Tuesday, June 10, 2003

The Underground Grammarian describes crackpot schemes to improve readings scores:
Like all cockeyed social notions, the plain English movement invites us to look around and see who's going to make a profit from it. A paranoid observer might think to detect a massive conspiracy. And here's how it goes: First we start providing the schools with lots of taxpayers' money to support research into quaint and curious innovations in teaching children how to read. This results in some extraordinary gimmick, and a very profitable one, not only for some professionals of education who are paid to cook it up but especially for that massive educational-industrial complex that makes and sells at high prices books and flash cards and sets of gadgets to go with every new fad. These people, of course, would like to see as many new fads as possible, because each one makes all the old stuff obsolete. What the gimmick is, is not important; for a while, and in some schools still, it was the weird notion that reading would be better taught without reference to the sounds of letters but rather through identifying whole words as symbols of something. The latest gimmick seems to be speed reading, which will make it possible, at a stiff price, to read a complete gothic romance in three minutes and forty seconds, thus ensuring a steady market for gothic romances. A well-trained keypunch operator could go through sixteen of them on her lunch hour, provided of course that she ate something like a sandwich or a slice of pizza. Speed reading does require the use of at least one hand.

Let the gimmick be whatever it is. Think of your own, if you need an example, something like printing vowels in different colors or providing new and tricky shapes for certain letters. These, of course, have been done, so you’ll have to stretch a bit; and, when you do come up with something that seems unspeakably zany, keep your mouth shut. If you mention it in public, it won't be long before someone offers to fund it. It's best to avoid offering the occasion for sin. But enough. Let's say we have a gimmick.

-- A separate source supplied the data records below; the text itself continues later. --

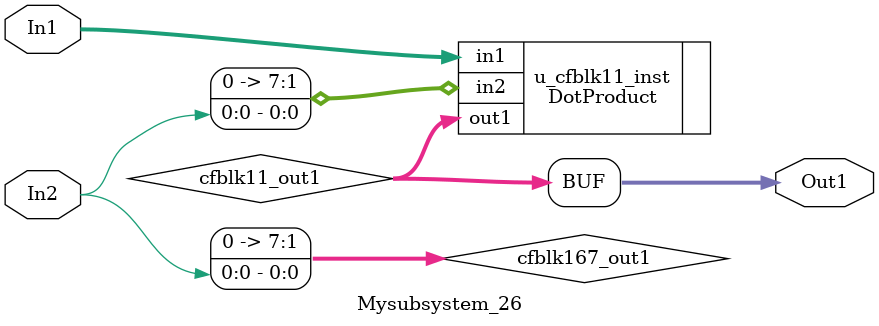
<source format=v>



`timescale 1 ns / 1 ns

module Mysubsystem_26
          (In1,
           In2,
           Out1);


  input   [7:0] In1;  // uint8
  input   In2;
  output  [15:0] Out1;  // uint16


  wire [7:0] cfblk167_out1;  // uint8
  wire [15:0] cfblk11_out1;  // uint16


  assign cfblk167_out1 = {7'b0, In2};



  DotProduct u_cfblk11_inst (.in1(In1),  // uint8
                             .in2(cfblk167_out1),  // uint8
                             .out1(cfblk11_out1)  // uint16
                             );

  assign Out1 = cfblk11_out1;

endmodule  // Mysubsystem_26


</source>
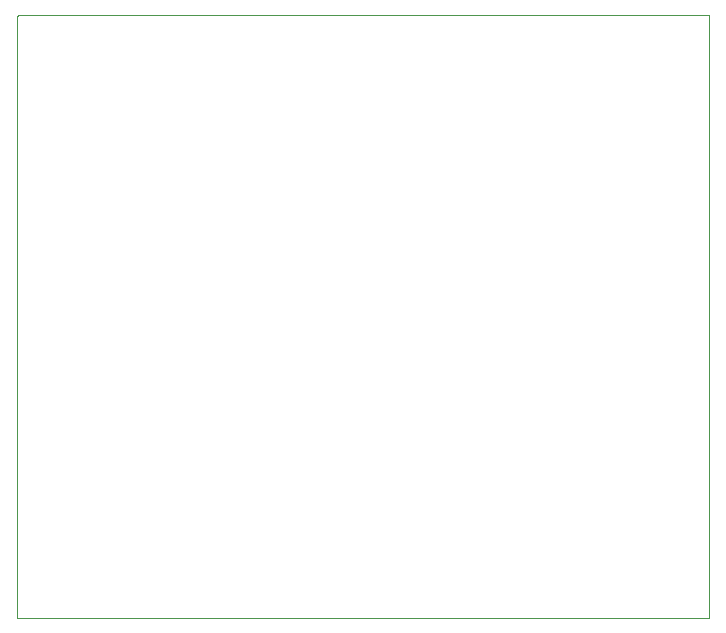
<source format=gbr>
G04*
G04 #@! TF.GenerationSoftware,Altium Limited,Altium Designer,23.5.1 (21)*
G04*
G04 Layer_Color=0*
%FSLAX44Y44*%
%MOMM*%
G71*
G04*
G04 #@! TF.SameCoordinates,400D6350-3BAC-4576-97D5-205421131FC2*
G04*
G04*
G04 #@! TF.FilePolarity,Positive*
G04*
G01*
G75*
%ADD62C,0.0254*%
D62*
X0Y509270D02*
X1270Y510540D01*
X585470D01*
Y0D01*
X0D01*
Y509270D01*
M02*

</source>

Now we experiment, being careful to use methods and controls that would make a first-year chemistry student blush and stating the problems and the expected results (those we call "outcomes") in the silliest possible jargon. Don't worry, we'll "prove" the efficacy of our gimmick (remember the new math?). As a result, or outcome, although we'd rather not use that word in the singular, more and more students in the public schools will read less and less.

Do not make the mistake of thinking that this means that our gimmick has failed. Pay attention. This means that the gimmick has succeeded. Remember, we have taken the role of dentists handing out lollipops to ensure that there will be no falling off of customers. Now that things are worse than ever, we view with alarm the "reading problem" in the schools. It's time for a new round of grants, projects, experimental proposals, expensive consultants, packets of materials, instruction booklets, sets of visual aids, more teachers, carpeted classrooms, air conditioning, just about anything you can imagine. It's all good for the education business, and if it seems to have been exaggerated, just you go footing around yourself and find anybody anywhere who proposes that we can teach reading (or anything else) better by spending less money.

The problem is not only researchers doing silly studies with negative results. The real problem is that any zany reading-improvement scheme is likely to work initially. The teachers who pick up a new scheme are the most likely to be dedicated, caring teachers who want to find a way to make their students read better. The extra attention from the teacher is likely to improve the students reading skills. The student is likely to be aware that something unusual is going on and may try harder. At least, the student will benefit from a temporary increase in attention because something new, wierd, different is being tried.

This extends to other learning of course (math, writing, history or whatever) and beyond. Zany schemes arise frequently in software management to improve software quality or programmer productivity. After discussing "Extreme Programming. one day, Ekr suggested "Butthole Programming". A practitioner of Butthole Programming (BP) may only write code when one thumb is shoved up his butthole. BP improves code quality because with only one hand on the keyboard, the BP practitioner can't write as much code. As we know, more code means more bugs. Therefore, BP means less bugs.

I wish I could recall where I read recently that many productivity studies in many industries suffer from the problem that the productivity increase is often the result of the study being done, not the new technique. Workers who are in the midst of being studied while performing a new technique just tend to do better overall, unless the new technique is truly a bad idea.